### Page text

>>

The One Time I Was (Kind of) Catfished by Two Sisters


Suzy messaged me first on OkCupid, which is rare for a guy like me, especially in New York City where it isn’t uncommon for an attractive woman to get upwards of 100 messages in a single day. This means she doesn’t have to do much of the introductory legwork — but my profile will lie dormant for weeks at a time until I get a mobile notification that a girl has visited me or sent me a note. (I’m too lazy to spend my time trying to sell myself to women with witty messages, especially when I can use that time for stuff like whacking off to porn videos. Or writing essays about my horrible dating life.)

The conversation started at music, specifically about the mutual adoration for the bands Bright Eyes and Brand New. It progressed to her love of tattoos and goofy hats. We exchanged some back and forth banter for a few days before she decided to give me her number and take our conversation to the texting realm. This is something I usually take as a sign that she’s open to meeting in real life. We texted some more — with me really piling it on, maybe something some women would construe as over-texting, but I was just trying to make her laugh — and then we set up a date for the following week.

I arranged to meet her at a place called Boulton & Watt in the Lower East Side of Manhattan. This is one of my favorite date venues in the city. One might think it was because of the cool, Americana vibe and the extensive list of unique cocktails, but it had more to do with its proximity to The Library, a dive right next door that is always showing campy horror films on a projector, and that — more importantly — has a 2-for-1 happy hour deal every day. I liked to arrive a few minutes early for dates and stop at The Library for a double of bourbon or scotch to lubricate my tongue and calm my nerves. (I don’t like first dates. They make me anxious.)

<<

### Extracted entries
>>

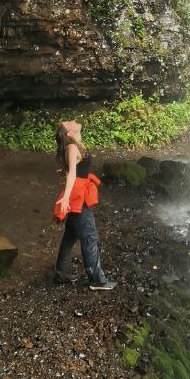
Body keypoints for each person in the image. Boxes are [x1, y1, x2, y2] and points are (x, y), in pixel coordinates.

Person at [52, 119, 116, 290]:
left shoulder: (75, 144)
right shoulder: (72, 147)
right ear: (69, 133)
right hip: (77, 196)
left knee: (71, 235)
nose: (72, 120)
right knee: (90, 236)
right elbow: (72, 174)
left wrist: (65, 169)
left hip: (79, 193)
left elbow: (73, 169)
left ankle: (61, 274)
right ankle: (97, 280)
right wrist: (66, 197)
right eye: (68, 122)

<<

### Task instructions
A - In the dating essay, which bar next to Boulton & Watt shows campy horror films and has a daily 2-for-1 happy hour?
B - Extend the dating essay past its final paragraph, keeping the same first-person voice.

### List of answers
A - The Library

B -
I’d just finished my drink when Suzy texted me that she’d just parked her car. We had a couple drinks and a couple of cigarettes each (I don’t smoke and so was bumming them off her, like a real chivalrous gentleman) and then I walked her to her car. We kissed before she got in. There was tongue, and then a sweeping fist pump from me after I turned the corner of visibility.

We continued texting for a month or so after that, but were unable to align our schedules for a date. She had to cancel on me a couple times, and vice-versa. And she worked weekend nights, which complicated things.

Eventually, our communication just kind of faded out, which happens to me often. I don’t press the issue, because I like to avoid awkward conversations, especially ones that openly invite a woman I don’t know that well to tell me why she doesn’t want to spend any more time with me.


A couple months later, I heard from Suzy again.

She apologized for falling out of touch, vaguely explaining that “life got the best of her.” She had a boyfriend now, but her younger sister, Katrina — who happened to be my age — was newly single.

“I think you’re a great guy and that you two would hit it off. This might sound weird, but would you be willing to meet my sister?”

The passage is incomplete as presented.